Hüseyin Avni Lifij, 11 Temmuz 1919 tarihinde heykeltıraş Nijat Sirel’in kız kardeşi ressam Harika Sirel ile nikahlandılar. O sıralar salgın olan İspanyol gribi nedeniyle 25 Mart 1922 yılında tören yaparak evlendiler. Ekim 1922’de Bursa‘ya Mustafa Kemal Paşa’yı karşılamak için giden öğretmenler arasında Hüseyin Avni Lifij ile birlikte eşi Harika ve eşinin kardeşi heykeltıraş Nijat Sirel’de bulunuyordu. Mustafa Kemal Paşa, Avni Lifij’i Ankara‘ya götürdü ve Erkanı Harbiye’de dört ay misafir etti. Hüseyin Avni Lifij, Ankara‘ya bu ilk ziyaretinde Mareşal Mustafa Fevzi Çakmak‘ın portresini gerçekleştirdi.
1924 yılında Sanayi-i Nefise Mektebi Alisi Tezyini Sanatlar öğretmenliğine atandı. Ölümüne kadar Sanayi-i Nefise Mektebi Alisi Tezyiniye Muallimi olarak görevde kaldı.
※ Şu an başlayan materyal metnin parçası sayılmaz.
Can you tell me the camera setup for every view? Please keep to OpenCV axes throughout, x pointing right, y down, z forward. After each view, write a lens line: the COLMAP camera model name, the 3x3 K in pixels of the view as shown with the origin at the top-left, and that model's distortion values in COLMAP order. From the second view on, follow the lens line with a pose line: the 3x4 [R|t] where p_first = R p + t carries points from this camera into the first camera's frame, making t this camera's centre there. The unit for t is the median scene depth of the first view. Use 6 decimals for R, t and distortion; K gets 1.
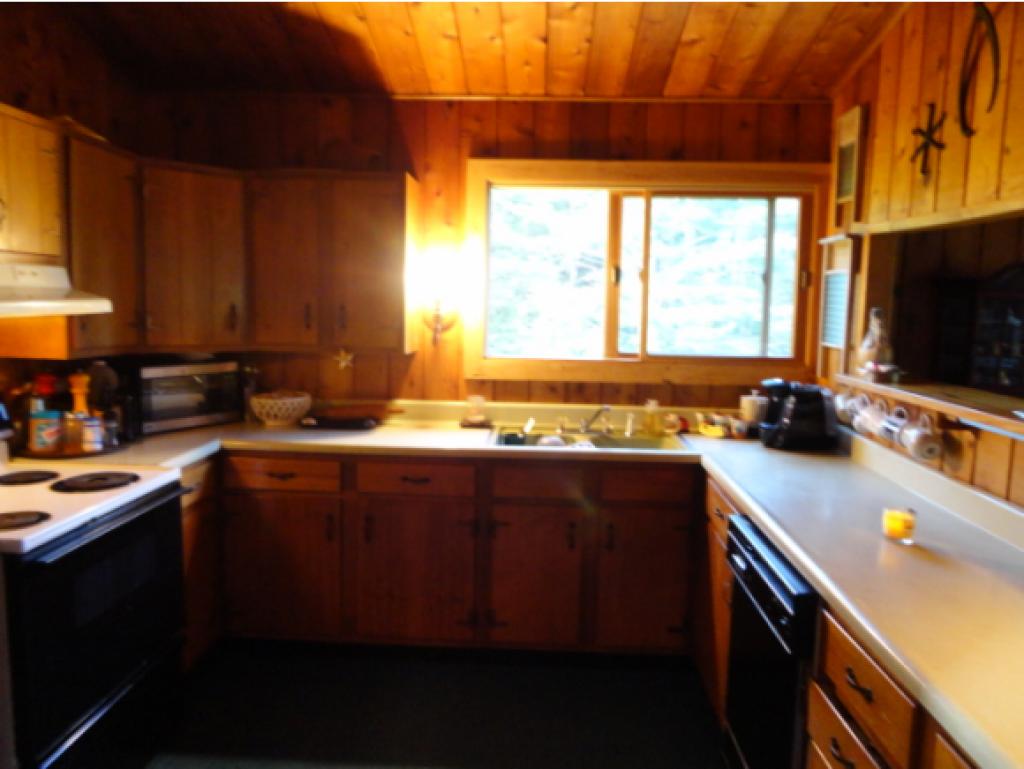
lens RADIAL K [[746.9, 0, 508.6], [0, 746.9, 383.8], [0, 0, 1]] dist [-0.008328, 0.019650]
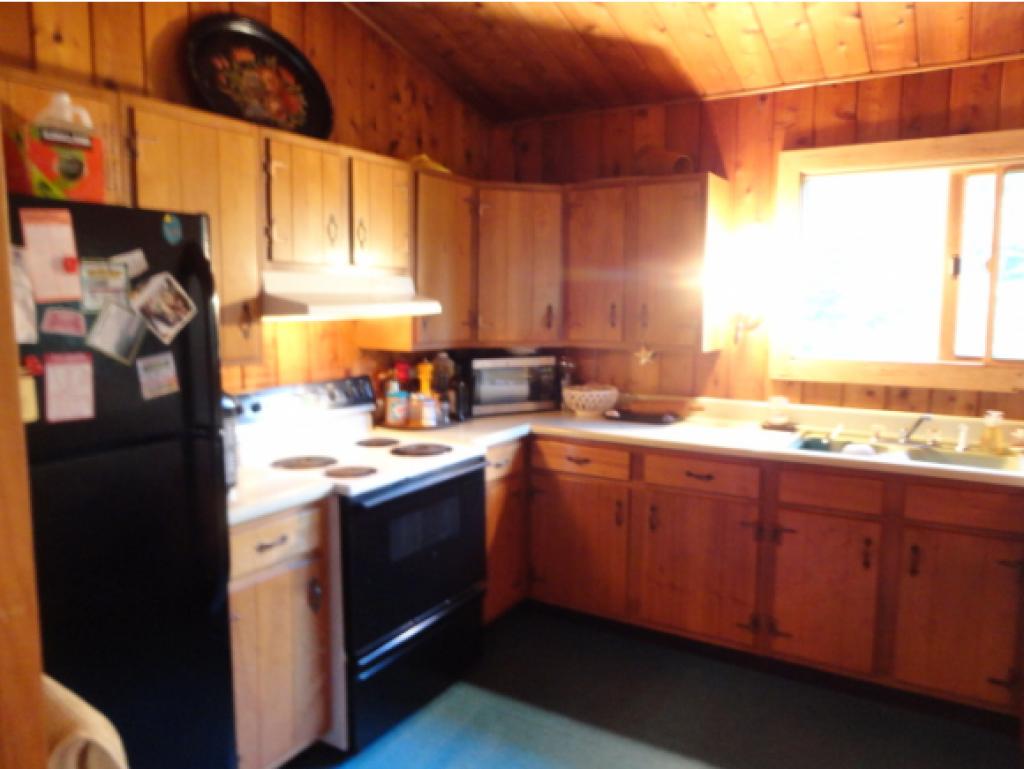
lens RADIAL K [[746.9, 0, 515.6], [0, 746.9, 382.2], [0, 0, 1]] dist [-0.008328, 0.019650]
pose [[0.880039, 0.035882, -0.473544, 0.125352], [-0.037477, 0.999279, 0.006072, 0.004569], [0.473420, 0.012404, 0.880749, -0.011619]]
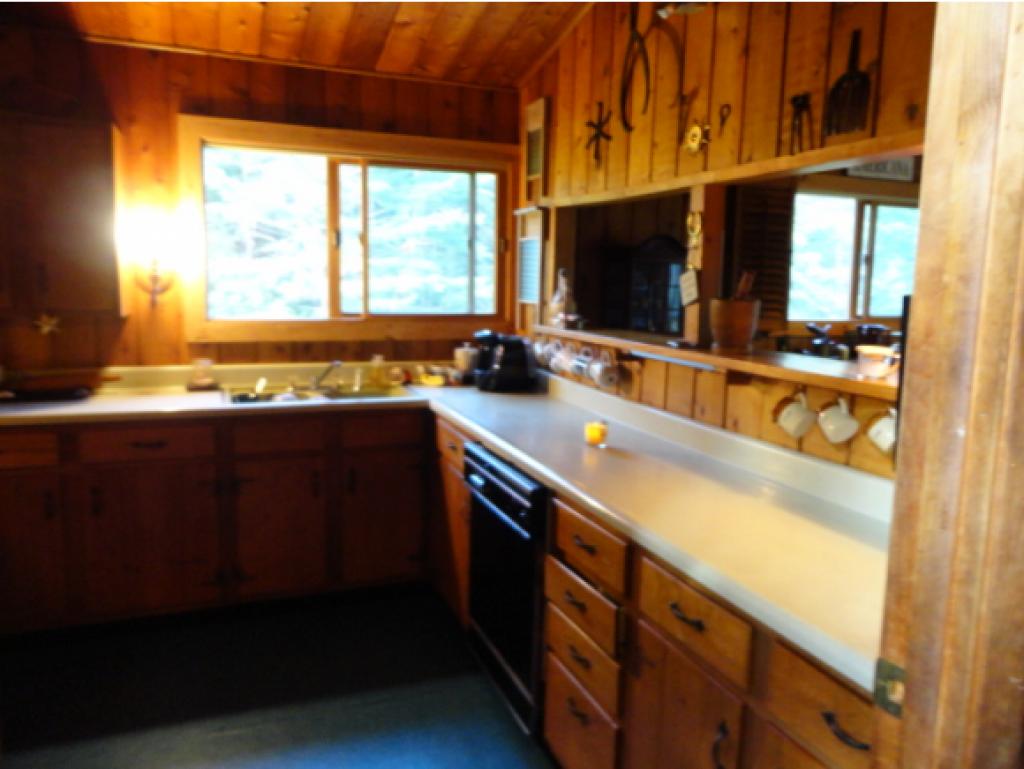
lens RADIAL K [[746.9, 0, 504.3], [0, 746.9, 383.3], [0, 0, 1]] dist [-0.008328, 0.019650]
pose [[0.915299, -0.055759, 0.398896, -0.080920], [0.041934, 0.998181, 0.043309, 0.025349], [-0.400586, -0.022913, 0.915973, -0.069608]]
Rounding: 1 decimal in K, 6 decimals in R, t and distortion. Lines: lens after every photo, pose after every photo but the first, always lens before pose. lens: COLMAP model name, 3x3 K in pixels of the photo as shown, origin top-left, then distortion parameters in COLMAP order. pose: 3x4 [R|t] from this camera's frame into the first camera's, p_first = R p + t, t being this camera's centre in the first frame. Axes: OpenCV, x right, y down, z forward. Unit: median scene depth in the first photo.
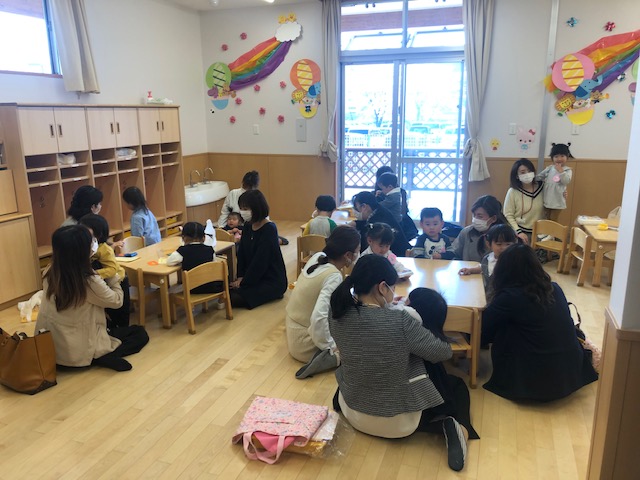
lens RADIAL K [[521.4, 0, 319.7], [0, 521.4, 241.9], [0, 0, 1]] dist [0.042905, -0.003058]
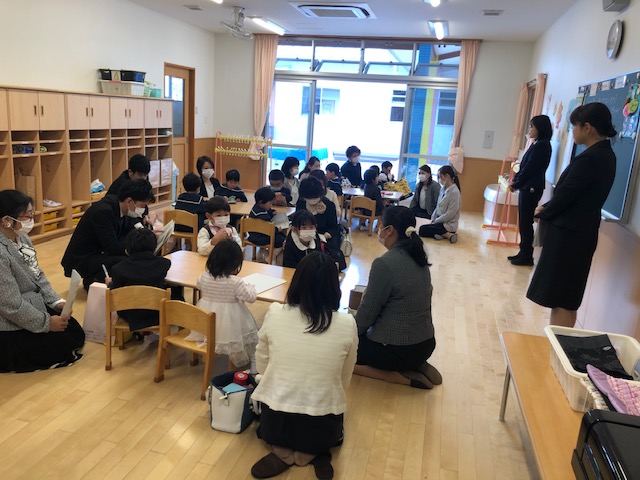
lens RADIAL K [[521.4, 0, 321.2], [0, 521.4, 238.6], [0, 0, 1]] dist [0.042905, -0.003058]
pose [[0.980205, 0.038292, 0.194247, -0.099101], [-0.035723, 0.999222, -0.016712, 0.064235], [-0.194736, 0.009442, 0.980810, -0.245428]]
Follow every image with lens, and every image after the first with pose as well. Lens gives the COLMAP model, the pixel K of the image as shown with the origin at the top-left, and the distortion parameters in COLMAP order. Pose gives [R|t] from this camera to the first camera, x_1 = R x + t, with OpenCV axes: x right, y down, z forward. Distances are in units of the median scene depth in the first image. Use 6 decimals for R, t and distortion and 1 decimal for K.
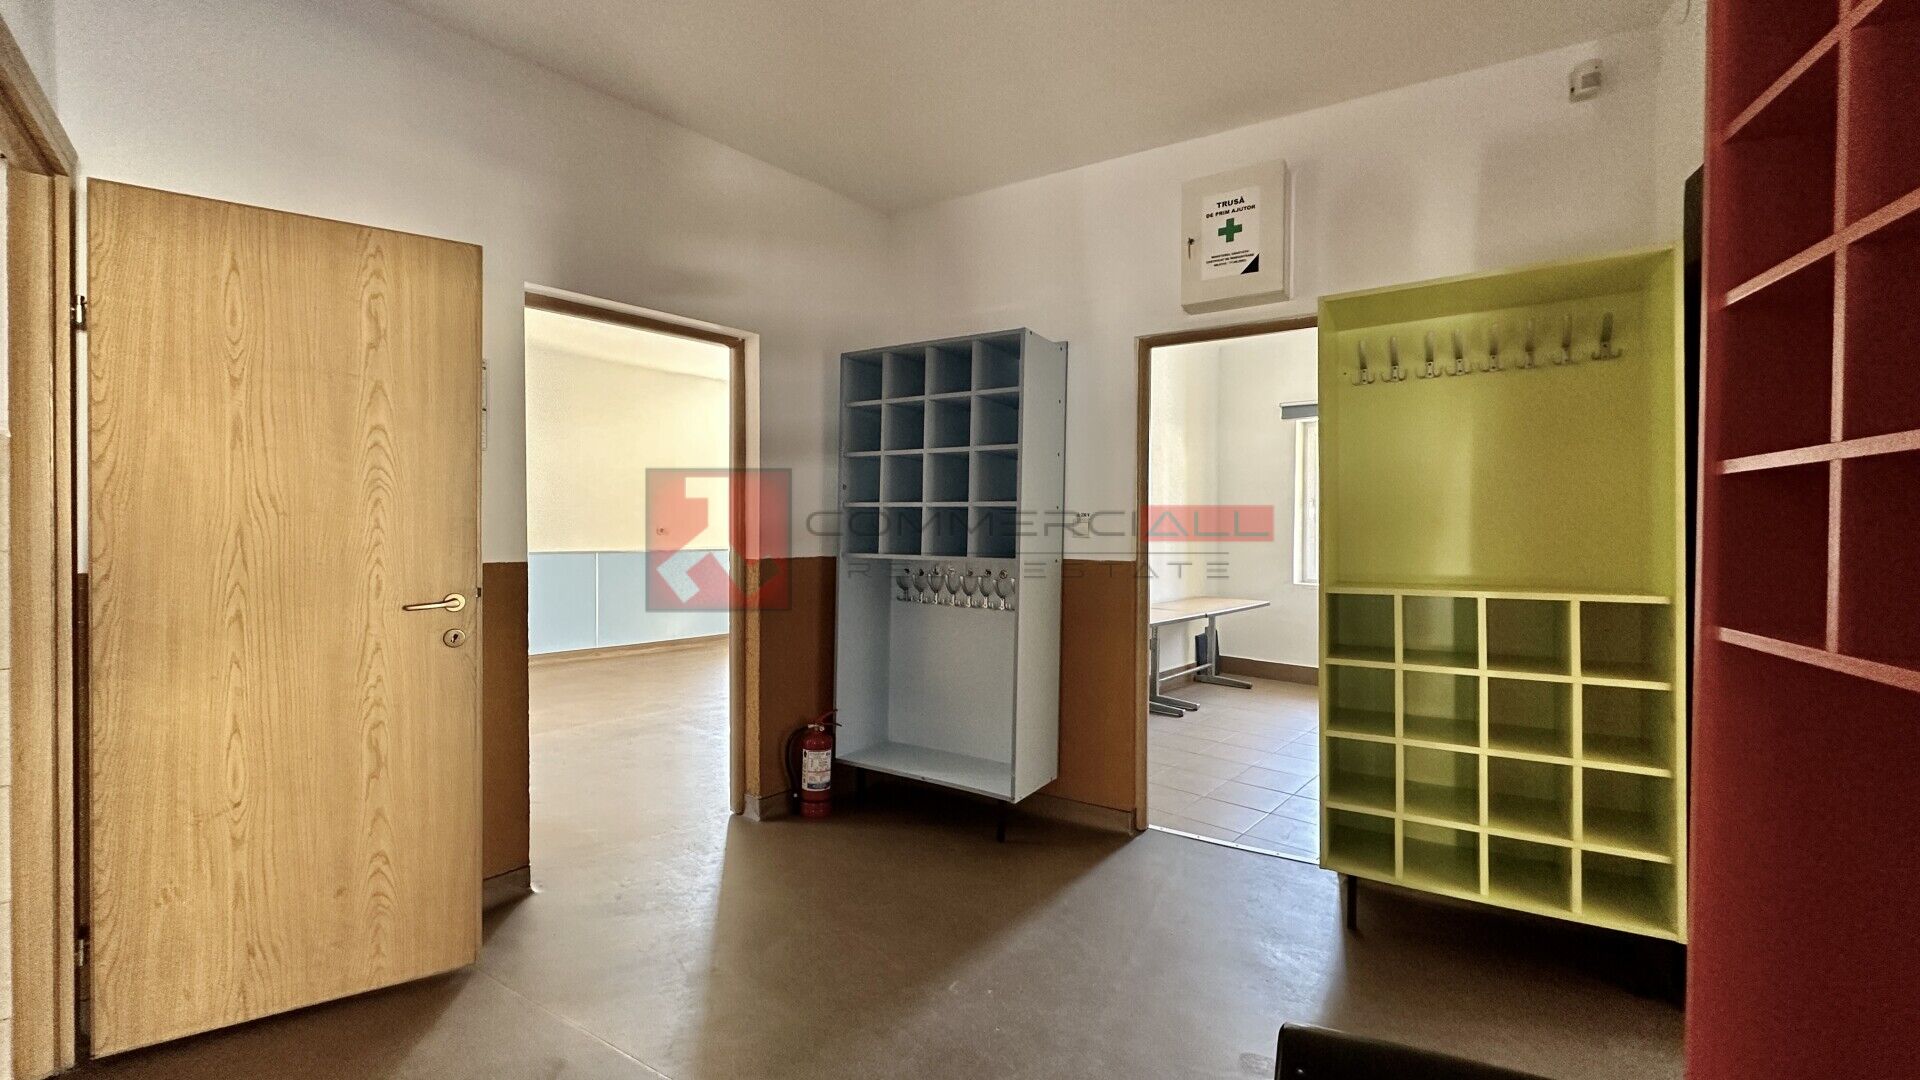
lens RADIAL K [[806.8, 0, 955.0], [0, 806.8, 541.7], [0, 0, 1]] dist [0.002305, 0.000015]
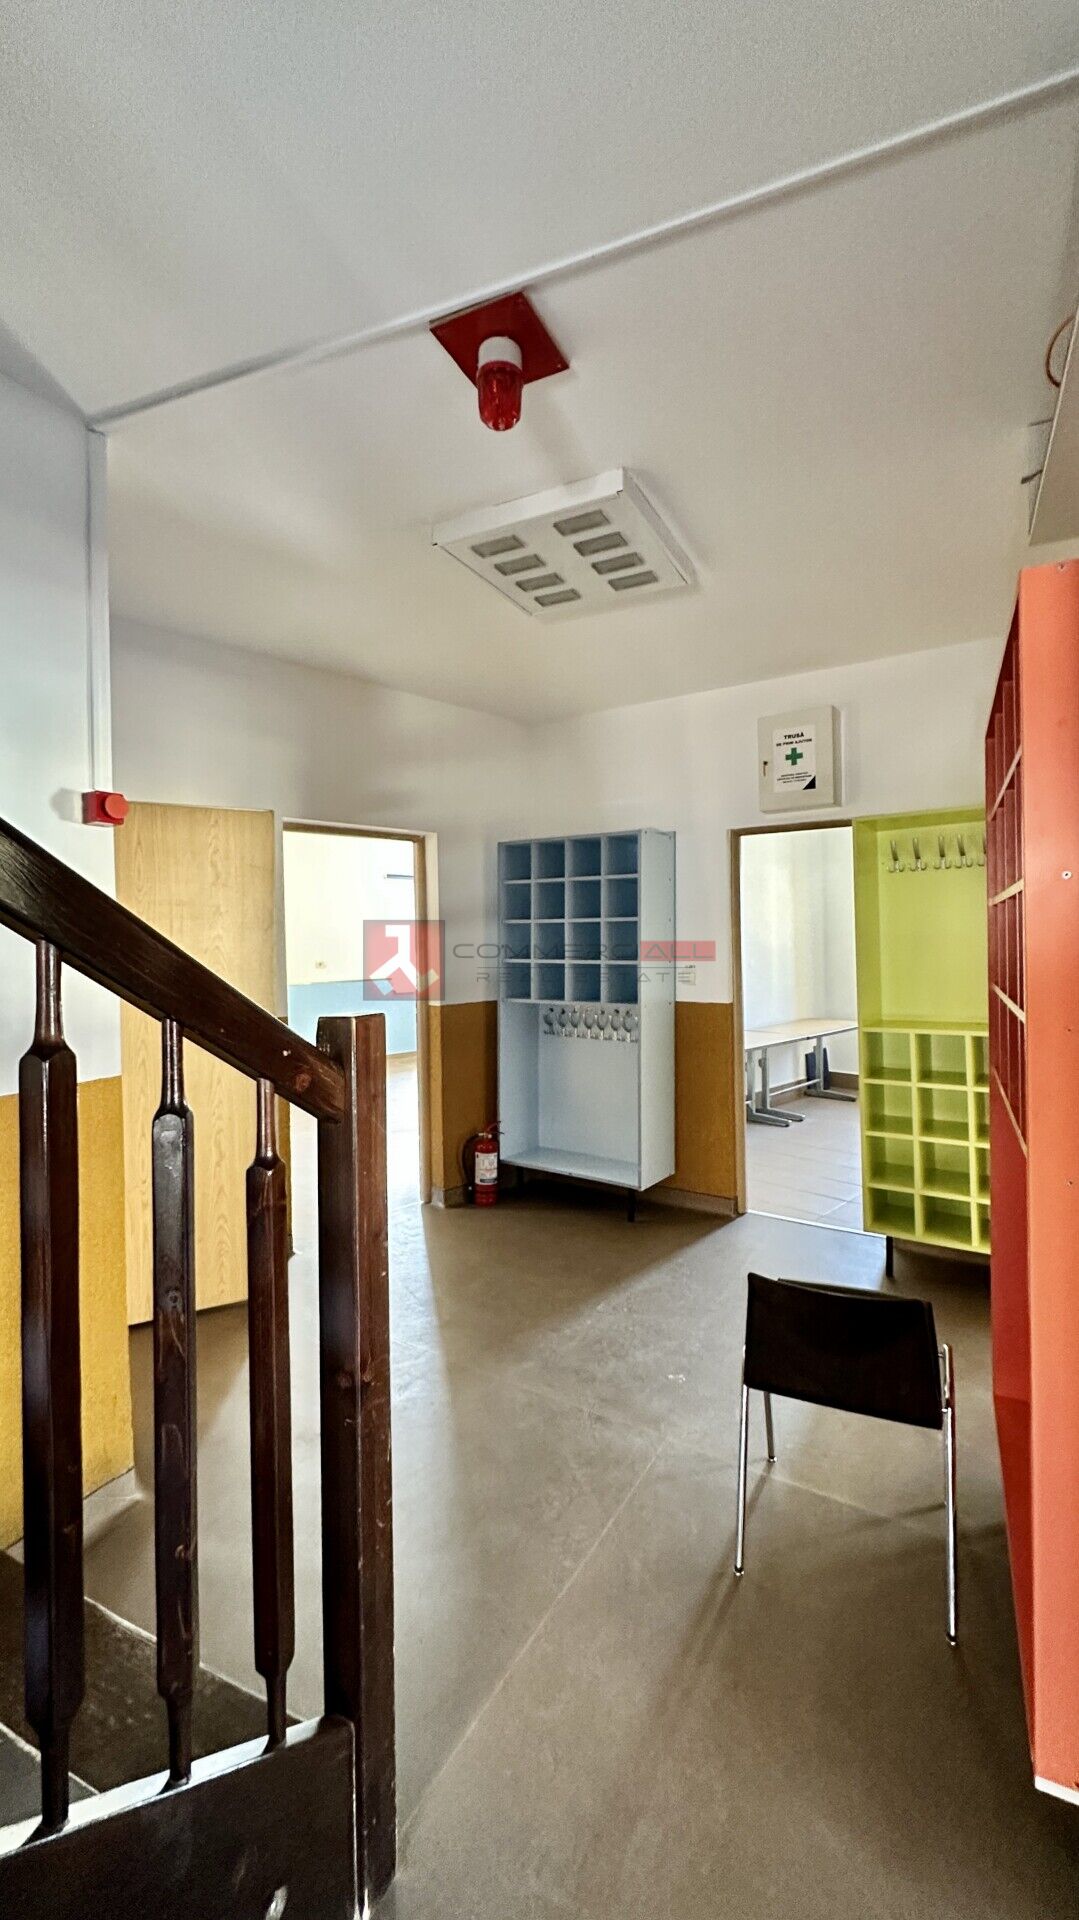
lens RADIAL K [[806.8, 0, 538.1], [0, 806.8, 945.4], [0, 0, 1]] dist [0.002305, 0.000015]
pose [[0.998496, -0.020615, -0.050804, -0.016462], [0.019842, 0.999680, -0.015677, -0.051894], [0.051111, 0.014646, 0.998586, -0.292648]]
Hüseyin Avni Lifij’in 160 x 128 cm ebadındaki “Mareşal Fevzi Çakmak Mesaide” tablosu halen Resim ve heykel müzesindedir. Bu tablonun bir hikayesi vardır ve bu hikaye Mareşal Mustafa Fevzi Çakmak ile ressam Hüseyin Avni Lifij’in bir gün Bursa‘da karşılaşmalarıyla başlar. Ressamı, Mareşal ile tanıştıran Mustafa Kemal Paşa‘dır. “Bu zatın “Kara gün” ve “Ak gün” diye iki tablosu var.” diyen Atatürk, Mareşal Çakmak’a onun çalışmalarını gösterir Çakmak’da takdirlerini gizlemez. Bu sıralarda Lifij onun bir portre taslağını hazırlar. Aylar sonra Hüseyin Avni Lifij, Ankara‘ya gittiği zaman bu tabloyu Mareşal’a götürür. Çok beğenir Mareşal ve Atatürk‘e gösterir. Atatürk, Afet İnan‘ın fikrini alır. Afet İnan tablonun bir müzeye verilmesini ister. Atatürk‘ün uygun bulmasıyla tablo o dönem Topkapı sarayı müzesine verilir.
Hüseyin Avni Lifij’in Karagün adlı tablosu, alegorik bir yorumla tarihi bir konuyu ele alınır. Kompozisyonda Kurtuluş Savaşı sırasında düşmanın yakıp yıktığı bir köy kalıntısı içinde, ön planda giysileri parçalanmış ve tecavüz edilmiş izlenimi veren yarı çıplak ve öldürülmüş bir kadın bedeni, kilim üzerinde resmedilmiştir. Kadın figürünün başucunda, Anadolu’nun yerel sanat anlayışıyla üretilmiş ve işlenmiş bir beşik üzerinde, anneye doğru sırt aşağı uzanmış ölü çocuk figürü yer almıştır. Çocuğun ölü bedeninin üzerinde bulunduğu beşiğin ayağına, sivri ve keskin gagalı, kanatlarını heybetle iki yana doğru açmış, kuyruğu beşik üzerinden arkaya doğru uzanan bir kartal yerleştirilmiştir.
Hüseyin Avni Lijij resimlerinde parlak bir ışık yerine gizemli bir akşamüstü ışığı yeğlemek suretiyle şiirsel bir atmosfer yaratmaya çalışmıştır. Özellikle yağlı boya tablolarında kullandığı kırmızı, turuncu ve sarı tonlarla anlatımını güçlendirmiştir.
Hüseyin Avni Lifij, 2 Haziran 1927 tarihinde İstanbul’da Laleli’de Harikzedegan Apartmanı’ndaki odasında kalbinde meydana gelen bir rahatsızlıktan dolayı 41 yaşında ölmüştür. Mezarı, Pierre Loti Tepesinde bulunmaktadır.